While the creative team behind the play made the project particularly appealing for Watson, she was also intrigued by how the story navigated the issue of gentrification, told through the perspective of an all-Black cast. “I’ve never spoken to it from a Black on Black perspective before. And that was very interesting to me. So it just had all the elements there, of something that I felt like was a new conversation,” she says.
In her next play, “The Blood Quilt,” Watson will star as one of four sisters who gather for an annual family reunion at their childhood home in Georgia, shortly after their mother’s passing.
“What I loved about doing them both [‘Good Bones’ and ‘The Blood Quilt’] is that they just were so different from the other,” says Watson. “You’re probably not going to catch me at any point in my career doing the same thing, or same type of character that I did the last time,” she adds. “And this felt like a real shift, and so to be able to do them both back to back like that — it’s dreamy.”
Watson recently wrapped the upcoming Shondaland miniseries “The Residence,” which will debut next year. “It’s a murder mystery comedy that takes place in the White House amongst the resident staff,” says Watson. “The ushers and the butlers and the engineers, housekeepers, all of that. So it’s not in the West Wing. It’s on the lower levels, and it’s fun.”
The ensemble cast also stars Uzo Aduba, Giancarlo Esposito, Randall Park and Isiah Whitlock Jr.
“It’s one of those things where I read the first 15 pages and I was like, yep! Sign me up,” says Watson.
Watson, whose major TV breakout role was starring in “This Is Us” as Beth Pearson — the wife of Sterling K. Brown’s character — adds that she’s intentional in how she’s choosing her projects moving forward.

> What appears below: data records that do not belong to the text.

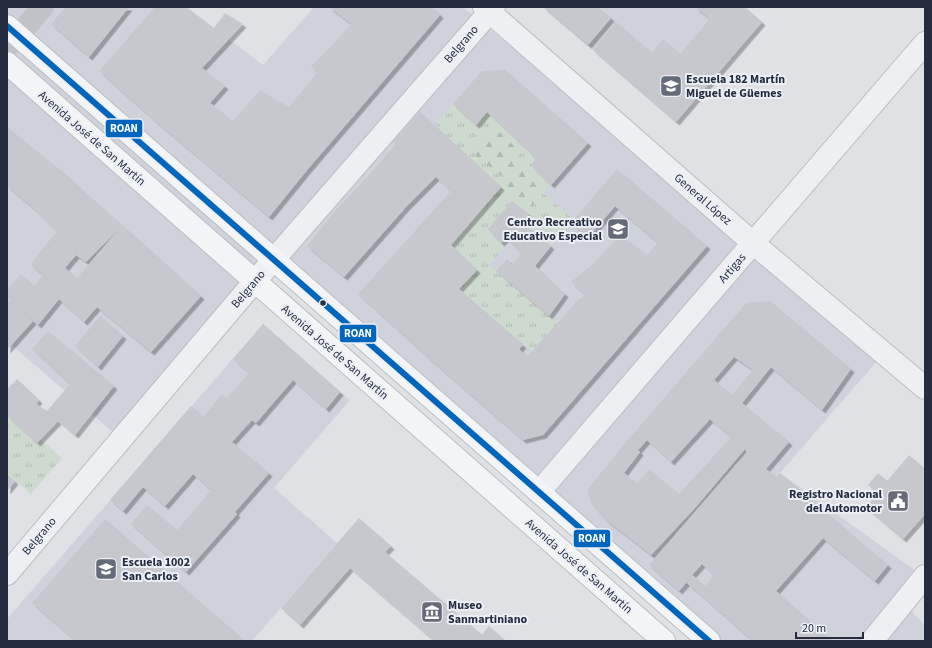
<svg xmlns="http://www.w3.org/2000/svg" width="932" height="648" viewBox="0 0 932 648" font-family="'Source Sans 3',sans-serif">
	<style>
		.built { fill: #cfd2db }
		.grass { fill: url(#grass-tufts) }
		.forest { fill: url(#forest-firs) }
		.building { fill: #c6c8cd; fill-rule: evenodd; filter: url(#shadow) }
		.lines { fill: none; stroke-linecap: round; stroke-linejoin: round }
		.street-casing { stroke: #bcbec3; stroke-width: 24 }
		.primary-casing { stroke: #bbbec3; stroke-width: 24 }
		.street { stroke: #eeeff2; stroke-width: 22 }
		.secondary { stroke: #c0c2c8; stroke-width: 22 }
		.primary { stroke: #f3f4f5; stroke-width: 22 }
		.bus-1-casing { stroke: #eceff5; stroke-width: 9 }
		.bus-1 { stroke: #0065bd; stroke-width: 6 }
		.bus-dot { fill: #252c40; stroke: #eceff5; stroke-width: 1.5 }
		.labels { text-anchor: middle; stroke-width: 4; stroke-linejoin: round; paint-order: stroke }
		.street-label { font-size: 12px; fill: #252c40; stroke: #eceff5 }
		.poi-label { font-size: 12px; font-weight: bold; fill: #252c40; stroke: #eceff5; text-anchor: start }
		.line-badge { stroke: #eceff5; stroke-width: 1.5 }
		.badge-label { font-size: 11px; text-anchor: middle; font-weight: bold; fill: #fff }
	</style>
	<defs>
		<pattern id="grass-tufts" width="24" height="20" patternUnits="userSpaceOnUse"><rect width="24" height="20" fill="#ced9cf"/><path d="M3 7l-1-3M5 7V3M7 7l1-3M15 17l-1-3M17 17v-4M19 17l1-3" fill="none" stroke="#b1bab3"/></pattern>
		<pattern id="forest-firs" width="22" height="20" patternUnits="userSpaceOnUse"><rect width="22" height="20" fill="#ced9cf"/><path d="M5 1l3.5 6h-7zM16 11l3.5 6h-7z" fill="#b1bab3"/></pattern>
		<filter id="shadow"><feDropShadow dx="3.5" dy="3.5" stdDeviation="0" flood-color="#0004"/></filter>
	</defs>
	<rect width="100%" height="100%" fill="#dfe1e5"/>
	<!-- built -->
	<path class="built" d="M7 7H186L263 65 314 7H463L884 353 780 473 924 577 904 602 925 626V641H709L273 260 121 439 7 341Z
		M543 7H745L762 22 676 122Z
		M263 324 350 400 274 488 337 543 252 641H7V619Z"/>
	<!-- grass -->
	<path class="grass" d="M453 104 476 125 487 112 536 158 531 165 551 185 543 193 574 220 551 246 523 223 529 214 512 201 488 229 504 247 489 265 558 322 532 351 459 289 477 270 451 245 501 187 435 125Z
		M7 416 37 443 40 439 62 458 31 494 7 473Z"/>
	<!-- forest -->
	<path class="forest" d="M490 127 502 134 516 148 527 174 539 182 538 195 533 206 524 205 517 195 507 188 502 176 477 157 474 145Z"/>
	<!-- building -->
	<path class="building" d="M66 7H129L89 57 51 24Z
		M155 7H186L214 28 225 13 243 24 202 68 225 86 201 113 210 103 233 121 260 90 289 107 317 73 311 66 335 42 351 24 329 7H432L440 15 308 169 269 217 155 121 99 71Z
		M543 7H598L611 18 588 45Z
		M695 7H745L762 22 676 122 593 50 616 22 652 53 663 39 680 54 710 19Z
		M505 70 588 143 551 185 531 165 536 158 487 112 476 125 453 104 482 71Z
		M420 112 501 187 451 245 477 270 459 289 523 345 519 349 527 357 577 301 586 295 571 282 592 265 620 235 647 255 658 243 615 206 588 238 571 223 617 169 707 246 543 435 523 440 441 369 358 294 450 192 463 203 436 177 406 207 344 277 307 246 336 210 368 176 396 144 393 141Z
		M7 127 64 173 89 196 148 248 201 296 151 352 97 307 84 322 59 299 38 325 7 297V290L21 274 34 286 43 275 31 265 42 249 57 232 33 208 7 186ZM120 228 77 278 65 268 76 255 86 262Z
		M512 201 529 214 523 223 551 246 535 266 565 294 549 316 496 271 507 259 512 265 522 253 506 238 501 243 488 229Z
		M7 299 33 321 7 350Z
		M770 301 851 369 822 410 771 367 742 403 789 442 766 469 776 477 780 473 888 565 875 581 823 538 776 591 832 641H753L687 583 691 577 679 591 649 565 747 452 745 449 695 508 651 555 606 520 592 505 587 490 626 442 746 303ZM734 357 753 370 732 395 714 380ZM710 419 731 437 679 494 649 469 637 484 624 473 640 452 638 450 647 440 671 462ZM702 564 714 575 705 586 692 575Z
		M100 316 123 336 98 367 75 346Z
		M263 324 340 392 326 409 293 380 256 423 252 420 232 442 269 473 235 512 237 514 186 572 131 524 147 505 177 530 211 490 193 474 165 506 143 487 123 511 110 500 191 406 203 417 222 394 227 398 249 373 233 359Z
		M48 331 114 386 75 435 58 421 37 443 7 416V413L8 411H7V389L17 379 39 400 36 404 47 411 70 384 32 349Z
		M909 455 925 469V514L903 539 865 507 878 494 868 485 878 473 887 481Z
		M7 474 15 481 7 491Z
		M359 518 391 546 385 552 482 635 489 626 506 641H434L350 568 300 625 281 608Z
		M105 519 245 641H76L32 603Z"/>
	<g class="lines">
		<!-- street casing -->
		<g class="street-casing">
			<path id="street" d="M484 7 753 243 925 388
				M539 492 925 43
				M7 574 255 281 494 7
				M872 641 925 576"/>
		</g>
		<!-- primary casing -->
		<g class="primary-casing">
			<path id="primary" d="M7 26 709 641
				M7 63 664 641"/>
		</g>
		<!-- street -->
		<use href="#street" class="street"/>
		<!-- secondary -->
		<path class="secondary" d="M7 48 43 7"/>
		<!-- primary -->
		<use href="#primary" class="primary"/>
		<!-- bus-1 casing -->
		<g class="bus-1-casing">
			<path id="bus-1" d="M7 26 709 641"/>
		</g>
		<!-- bus-1 -->
		<use href="#bus-1" class="bus-1"/>
	</g>
	<!-- icons -->
	<defs>
		<g id="school-square" transform="scale(1.15)"><rect x="-9" y="-9" width="18" height="18" rx="4" fill="#666b7a" stroke="#eceff5"/><path d="M0-5L7-2L0 1L-7-2ZM-4 1L0 2.5L4 1V4Q0 6-4 4Z" fill="#fff"/></g>
		<g id="civic-square" transform="scale(1.15)"><rect x="-9" y="-9" width="18" height="18" rx="4" fill="#666b7a" stroke="#eceff5"/><path d="M-.6-6.5H3V-4.5H.6V-3L4-1V1h2V6H-6V1h2V-1L-.6-3ZM-1.2 2.5V6h2.4V2.5Z" fill="#fff"/></g>
		<g id="museum-square" transform="scale(1.15)"><rect x="-9" y="-9" width="18" height="18" rx="4" fill="#666b7a" stroke="#eceff5"/><path d="M0-6L6-3V-2H-6V-3ZM-5-1h2V3h-2ZM-1-1h2V3h-2ZM3-1h2V3H3ZM-6 4H6V6H-6Z" fill="#fff"/></g>
	</defs>
	<g fill-rule="evenodd">
		<use href="#school-square" x="671" y="86"/>
		<use href="#school-square" x="618" y="229"/>
		<use href="#civic-square" x="898" y="501"/>
		<use href="#school-square" x="106" y="569"/>
		<use href="#museum-square" x="432" y="612"/>
	</g>
	<!-- markers -->
	<circle class="bus-dot" cx="323" cy="303" r="3.5"/>
	<g class="labels">
		<!-- street labels -->
		<g class="street-label">
			<text transform="translate(461 44) rotate(-49)" y="4">Belgrano</text>
			<text transform="translate(92 138) rotate(41)" y="4">Avenida José de San Martín</text>
			<text transform="translate(703 199) rotate(41)" y="4">General López</text>
			<text transform="translate(732 268) rotate(-49)" y="4">Artigas</text>
			<text transform="translate(248 289) rotate(-50)" y="4">Belgrano</text>
			<text transform="translate(335 352) rotate(41)" y="4">Avenida José de San Martín</text>
			<text transform="translate(39 536) rotate(-50)" y="4">Belgrano</text>
			<text transform="translate(579 566) rotate(41)" y="4">Avenida José de San Martín</text>
		</g>
		<!-- poi labels -->
		<g class="poi-label">
			<text x="686" y="83">Escuela 182 Martín<tspan x="686" dy="14">Miguel de Güemes</tspan></text>
			<text x="602" y="226" text-anchor="end">Centro Recreativo<tspan x="602" dy="14">Educativo Especial</tspan></text>
			<text x="882" y="498" text-anchor="end">Registro Nacional<tspan x="882" dy="14">del Automotor</tspan></text>
			<text x="122" y="566">Escuela 1002<tspan x="122" dy="14">San Carlos</tspan></text>
			<text x="448" y="609">Museo<tspan x="448" dy="14">Sanmartiniano</tspan></text>
		</g>
	</g>
	<g class="line-badge">
		<rect x="105" y="119" width="38" height="19" rx="4" fill="#0065bd"/>
		<rect x="339" y="324" width="38" height="19" rx="4" fill="#0065bd"/>
		<rect x="573" y="529" width="38" height="19" rx="4" fill="#0065bd"/>
	</g>
	<g class="badge-label">
		<text x="124" y="132">ROAN</text>
		<text x="358" y="337">ROAN</text>
		<text x="592" y="542">ROAN</text>
	</g>
	<!-- border -->
	<rect width="932" height="648" fill="none" stroke="#252c40" stroke-width="16"/>
	<!-- scale -->
	<path d="M796 632v6h67v-6" fill="none" stroke="#252c40" stroke-width="2"/>
	<text x="802" y="632" font-size="12" fill="#252c40" stroke="#eceff5" stroke-width="3" paint-order="stroke">20 m</text>
</svg>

“I kind of set pace for myself every year, and I go, ‘I would love to do X amount of films, a limited series, a play’ — I want to do all three all throughout my career,” says Watson, who’s originally from Brooklyn and studied acting in NYU’s Tisch MFA program.
“What I’d like to focus on next is film, but I’m always open to any of the three genres, because I do love them all,” she adds. “Which is how I ended up doing like two plays at the same time.”
And with that, Watson’s lunch break was over — and it was back to the stage for the rest of that afternoon’s rehearsal.